Synopses & Reviews
Eschewing a more theoretical approach, Portfolio Optimization shows how the mathematical tools of linear algebra and optimization can quickly and clearly formulate important ideas on the subject. This practical book extends the concepts of the Markowitz budget constraint only model to a linearly constrained model.
Only requiring elementary linear algebra, the text begins with the necessary and sufficient conditions for optimal quadratic minimization that is subject to linear equality constraints. It then develops the key properties of the efficient frontier, extends the results to problems with a risk-free asset, and presents Sharpe ratios and implied risk-free rates. After focusing on quadratic programming, the author discusses a constrained portfolio optimization problem and uses an algorithm to determine the entire (constrained) efficient frontier, its corner portfolios, the piecewise linear expected returns, and the piecewise quadratic variances. The final chapter illustrates infinitely many implied risk returns for certain market portfolios.
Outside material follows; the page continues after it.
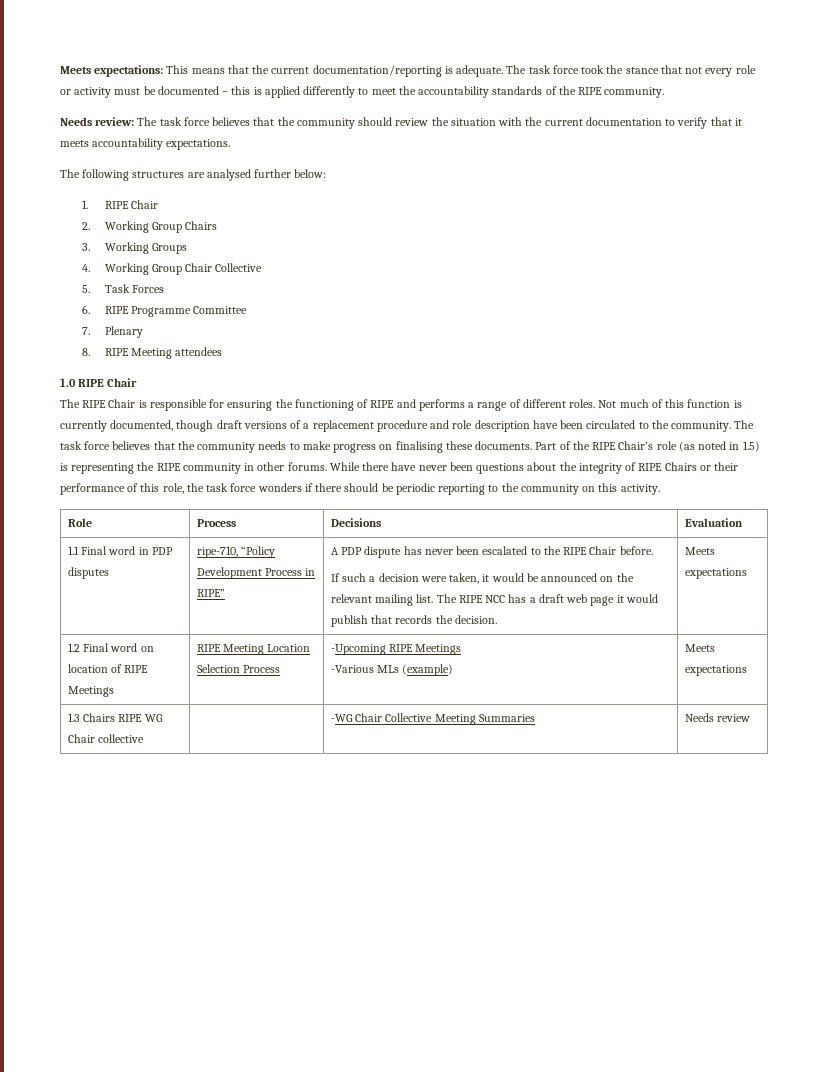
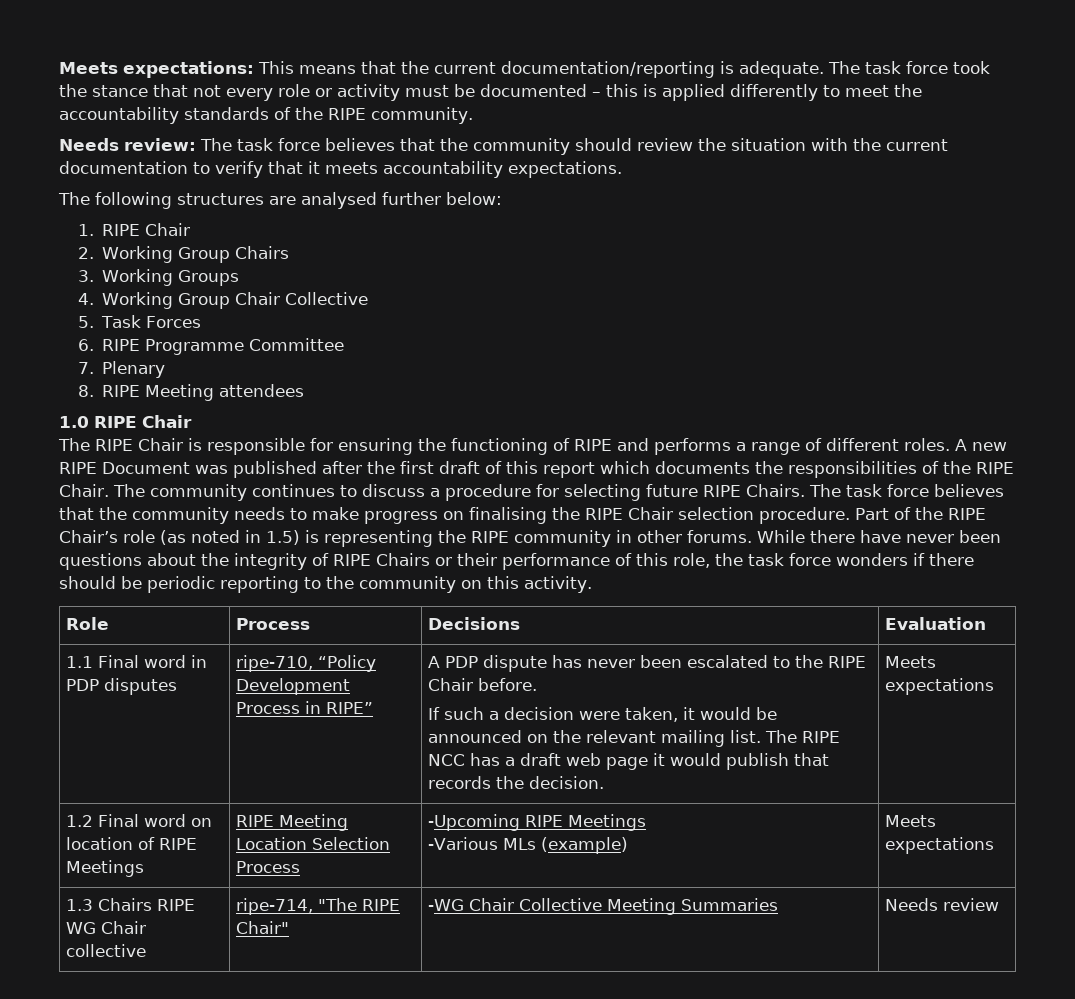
[598,399,742,408] [60,420,732,432] Not much of this function is currently documented, though draft versions of a replacement procedure and role description have been circulated to the community. -> [955,439,1007,451] [59,461,1014,478] [59,484,805,501] A new RIPE Document was published after the first draft of this report which documents the responsibilities of the RIPE Chair. The community continues to discuss a procedure for selecting future RIPE Chairs.
[445,441,533,450] these documents. -> [552,507,850,524] the RIPE Chair selection procedure.
(145, 738) none -> [236,898,401,915] [236,921,290,934] ripe-714, "The RIPE Chair"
Drawing on the author 's experiences in the academic world and as a consultant to many financial institutions, this text provides a hands-on foundation in portfolio optimization. Although the author clearly describes how to implement each technique by hand, he includes several MATLAB programs designed to implement the methods and offers these programs on the accompanying CD-ROM.
Synopsis
Eschewing a more theoretical approach, this text provides a practical introduction to basic portfolio optimization models. It focuses on Markowitz mean-variance portfolio optimization. The first chapters include coverage on the derivation of the classical unconstrained efficient frontier, the capital market line, Sharpe ratios, and implied risk-free rates. The author then discusses quadratic and parametric quadratic programming, which is used to implement the theory in practice. MATLABA(R) is included throughout the text in various realistic examples and then employed in the presented problem sets to help with calculations.